Lunedì 22 Aprile 2024

Non si era mai visto un inverno così avaro di neve come quest’anno. Ne avevano sofferto tutti i poli sciistici, costretti a ricorrere a costosi strumenti di produzione artificiale. Ne risentiranno la prossima estate le campagne, perché senza neve in montagna le falde acquifere si sono impoverite. Poi, qualche settimana fa, la neve è giunta all’improvviso, cogliendo tutti di sorpresa.

Cogliendo di sorpresa anche il personale della Grossglockner Hochalpenstrasse, la società che gestisce la strada alpina a pedaggio che collega la Carinzia al Salisburghese, salendo fino ai 2.504 metri dell’Hochtor, il valico al confine tra i due Länder.

Proprio nelle ultime settimane di aprile operai e tecnici di questa società erano al lavoro per ripulire la carreggiata e renderla accessibile al traffico di auto e di moto. Di solito in questa stagione non c’è molto da fare. Basta rimuovere qualche cumulo di neve residua dai tornanti non riscaldati dal sole e ripulire la carreggiata da sassi e ramaglie, trasportati dal vento. Un lavoro che richiede un paio di giornate.

Quest’anno, invece, le abbondanti nevicate di fine aprile (oltre un metro di spessore) hanno complicato le cose, rendendo necessario l’intervento di frese e pesanti mezzi sgombraneve. Spesso i lavori si sono dovuti interrompere, per scarsa visibilità o per il pericolo di valanghe. Alla fine però gli uomini della Hochalpenstrasse ce l’hanno fatta e dal 1. maggio la strada del Grossglockner è di nuovo aperta e lo rimarrà sino alla fine di ottobre, salvo che eccezionali condizione meteo non ne impongano la temporanea chiusura.

La Grossglockner Hochalpenstrasse è una delle mete turistiche più frequentate in Austria. Sono 900.000 i visitatori che la percorrono ogni anno, anche se non tutti sono interessati al transito da un Land all’altro. La maggior parte di essi, infatti, ha per meta la terrazza panoramica della Franz Josef Höhe, che si trova sul versante carinziano della strada. Era stata realizzata per affacciarsi sull’immenso ghiacciaio del Grossglockner, la Pasterze. Oggi ormai quel ghiacciaio non può più definirsi “immenso”, perché il suo fronte si è ritirato di qualche centinaio di metri ed è molto lontano dalla Franz Josef Höhe. Continua ad essere il più lungo dell’Austria, ma solo perché anche gli altri ghiacciai si sono ritirati a causa del riscaldamento ambientale.

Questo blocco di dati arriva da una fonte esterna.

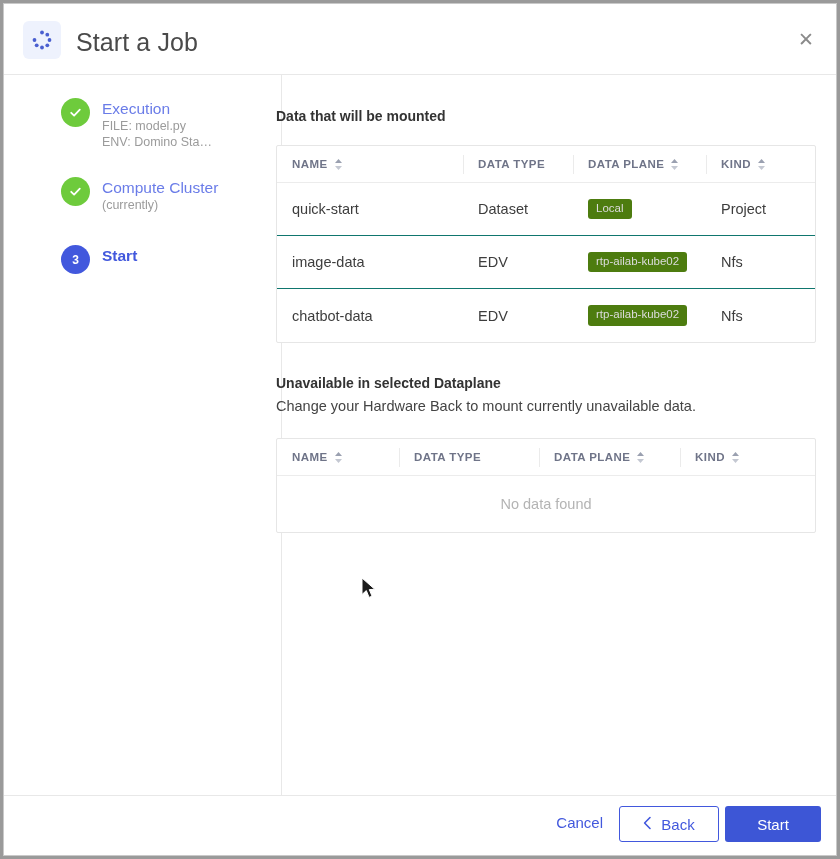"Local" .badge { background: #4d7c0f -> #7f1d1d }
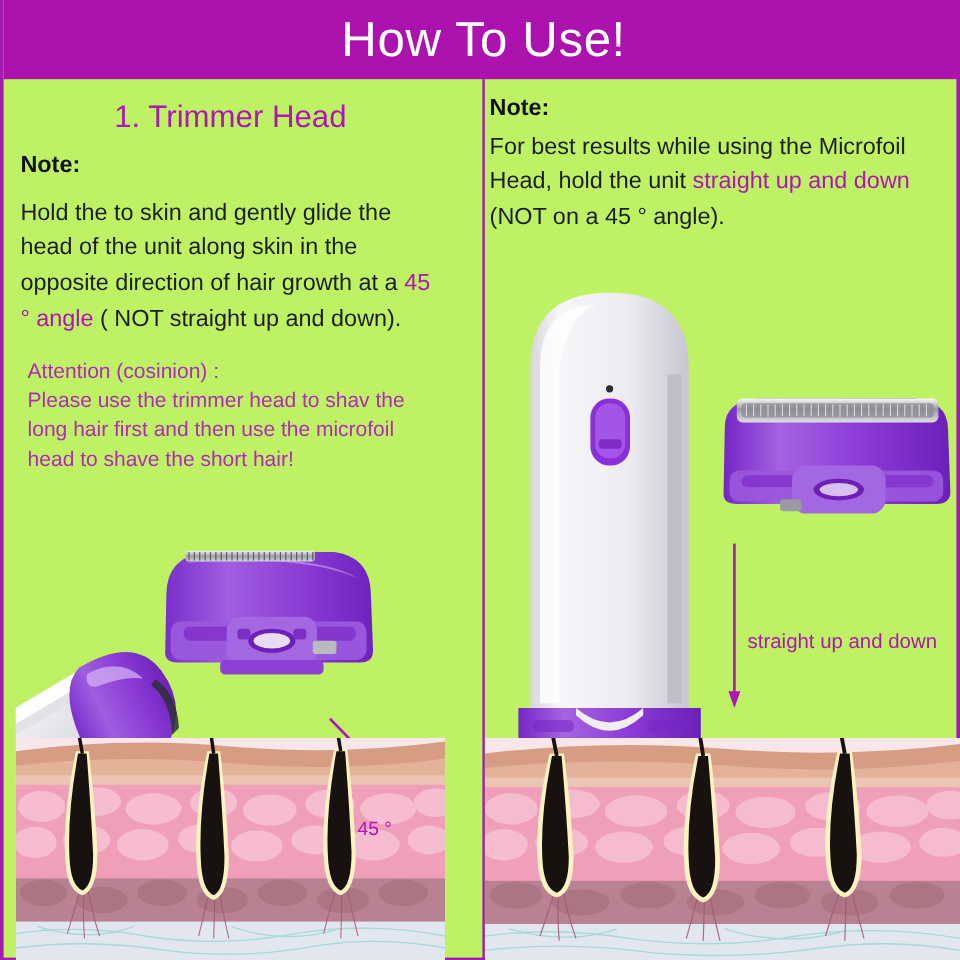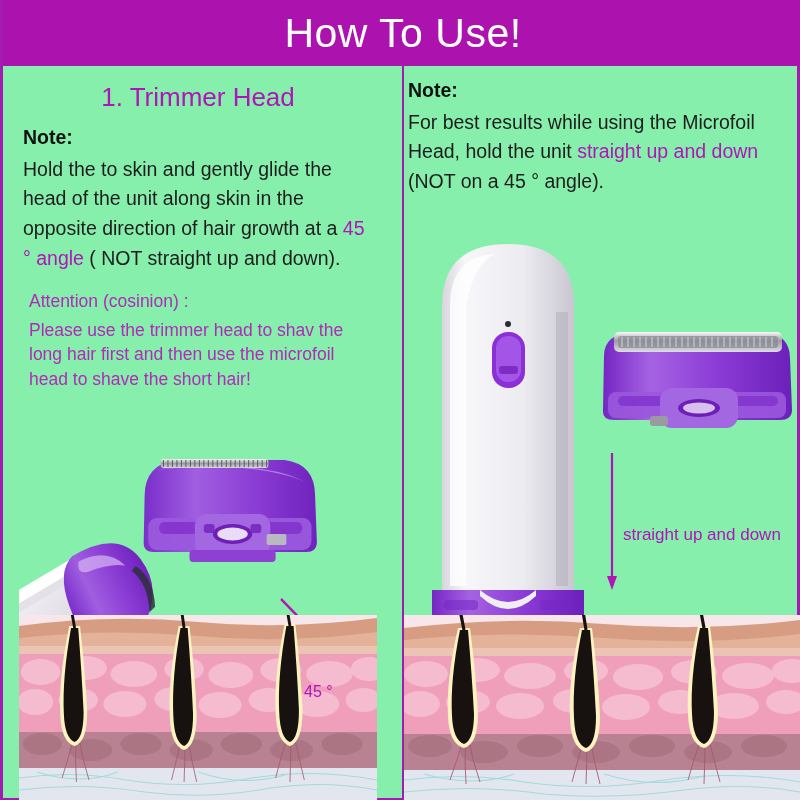"How To Use!" .page { background: #86efac -> #bef264 }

La strada completa, da Heiligenblut (in Carinzia) e Fusch (nel Salisburghese), ha una lunghezza di 48 chilometri, con 36 tornanti, e offre un panorama mozzafiato sugli Alti Tauri, con una trentina di vette che superano i 3.000 metri di altezza. Lungo il suo percorso si incontrano aree di sosta, una decina di esposizioni sugli aspetti naturali della regione, parchi gioco a tema e, naturalmente, malghe e luoghi di ristoro, per mangiare e bere.

L’accesso alle mostre e ai parchi è gratuito, ma per percorrere la strada è dovuto un pedaggio di 38 euro per le auto e di 28 euro per le moto (dal 21 ottobre, fino alla chiusura per neve, le tariffe scendono rispettivamente a 28 euro e a 21,50 euro). Sono possibili biglietti validi per più settimane, per un mese o per l’intera stagione, per favorire i visitatori che soggiornano nelle valli della zona e potrebbero voler usufruire più volte del tragitto sulla Hochalpenstrasse.

Per ragioni di sicurezza la strada non è aperta 24 ore su 24. Fino al 30 di questo mese sarà aperta dalle 6 alle 20; da giugno ad agosto, dalle 5 alle 21.30; dal 1. settembre, dalle 6 alle 19.30; dal 27 ottobre, dalle 8 alle 17.

NELLA FOTO, i lavori di riapertura della strada alpina del Grossglockner resi particolarmente complicati dalle inattese nevicate dei giorni scorsi.